* [Aim of the exercise]: When you repeat the entries below, keep each word exactly as it is and drop the pictures.

Saved data entries
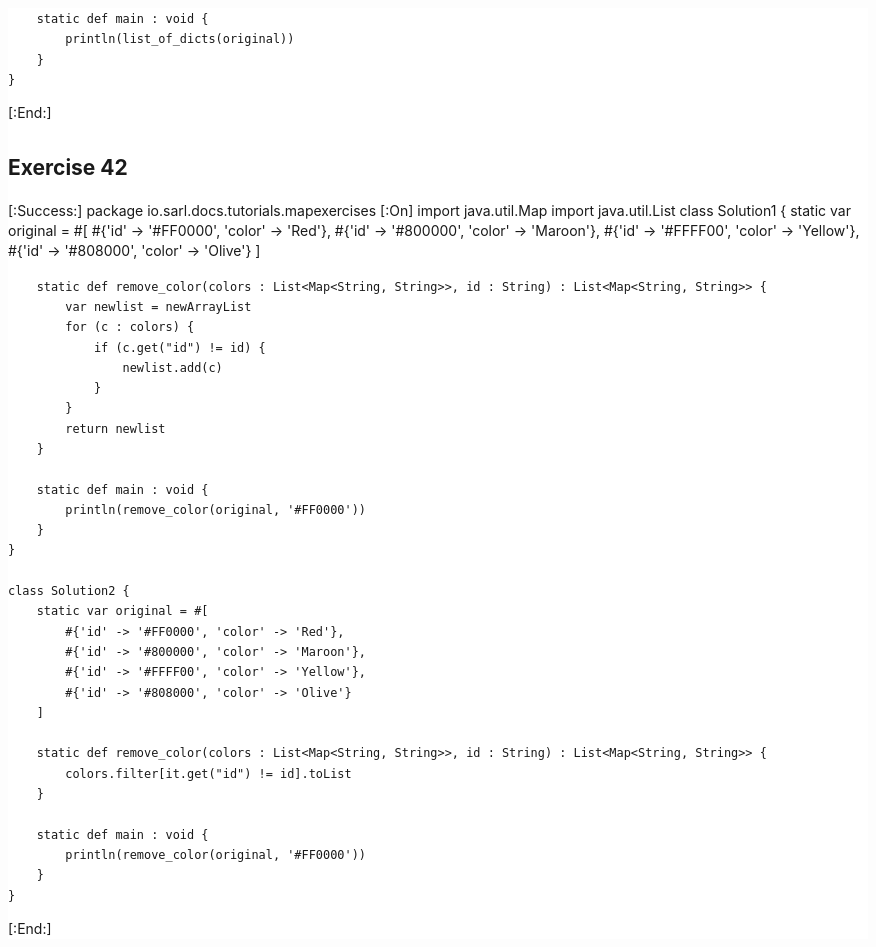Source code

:    		static def main : void {
			println(list_of_dicts(original))
		}
	}
[:End:]


## Exercise 42

[:Success:]
	package io.sarl.docs.tutorials.mapexercises
	[:On]
	import java.util.Map
	import java.util.List
	class Solution1 {
		static var original = #[
			#{'id' -> '#FF0000', 'color' -> 'Red'},
			#{'id' -> '#800000', 'color' -> 'Maroon'},
			#{'id' -> '#FFFF00', 'color' -> 'Yellow'},
			#{'id' -> '#808000', 'color' -> 'Olive'}
		]

		static def remove_color(colors : List<Map<String, String>>, id : String) : List<Map<String, String>> {
			var newlist = newArrayList
			for (c : colors) {
				if (c.get("id") != id) {
					newlist.add(c)
				}
			}
			return newlist
		}

   		static def main : void {
			println(remove_color(original, '#FF0000'))
		}
	}

	class Solution2 {
		static var original = #[
			#{'id' -> '#FF0000', 'color' -> 'Red'},
			#{'id' -> '#800000', 'color' -> 'Maroon'},
			#{'id' -> '#FFFF00', 'color' -> 'Yellow'},
			#{'id' -> '#808000', 'color' -> 'Olive'}
		]

		static def remove_color(colors : List<Map<String, String>>, id : String) : List<Map<String, String>> {
			colors.filter[it.get("id") != id].toList
		}

   		static def main : void {
			println(remove_color(original, '#FF0000'))
		}
	}
[:End:]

* [Task output]:
Source code

:    		static def main : void {
			println(list_of_dicts(original))
		}
	}
[:End:]


## Exercise 42

[:Success:]
	package io.sarl.docs.tutorials.mapexercises
	[:On]
	import java.util.Map
	import java.util.List
	class Solution1 {
		static var original = #[
			#{'id' -> '#FF0000', 'color' -> 'Red'},
			#{'id' -> '#800000', 'color' -> 'Maroon'},
			#{'id' -> '#FFFF00', 'color' -> 'Yellow'},
			#{'id' -> '#808000', 'color' -> 'Olive'}
		]

		static def remove_color(colors : List<Map<String, String>>, id : String) : List<Map<String, String>> {
			var newlist = newArrayList
			for (c : colors) {
				if (c.get("id") != id) {
					newlist.add(c)
				}
			}
			return newlist
		}

   		static def main : void {
			println(remove_color(original, '#FF0000'))
		}
	}

	class Solution2 {
		static var original = #[
			#{'id' -> '#FF0000', 'color' -> 'Red'},
			#{'id' -> '#800000', 'color' -> 'Maroon'},
			#{'id' -> '#FFFF00', 'color' -> 'Yellow'},
			#{'id' -> '#808000', 'color' -> 'Olive'}
		]

		static def remove_color(colors : List<Map<String, String>>, id : String) : List<Map<String, String>> {
			colors.filter[it.get("id") != id].toList
		}

   		static def main : void {
			println(remove_color(original, '#FF0000'))
		}
	}
[:End:]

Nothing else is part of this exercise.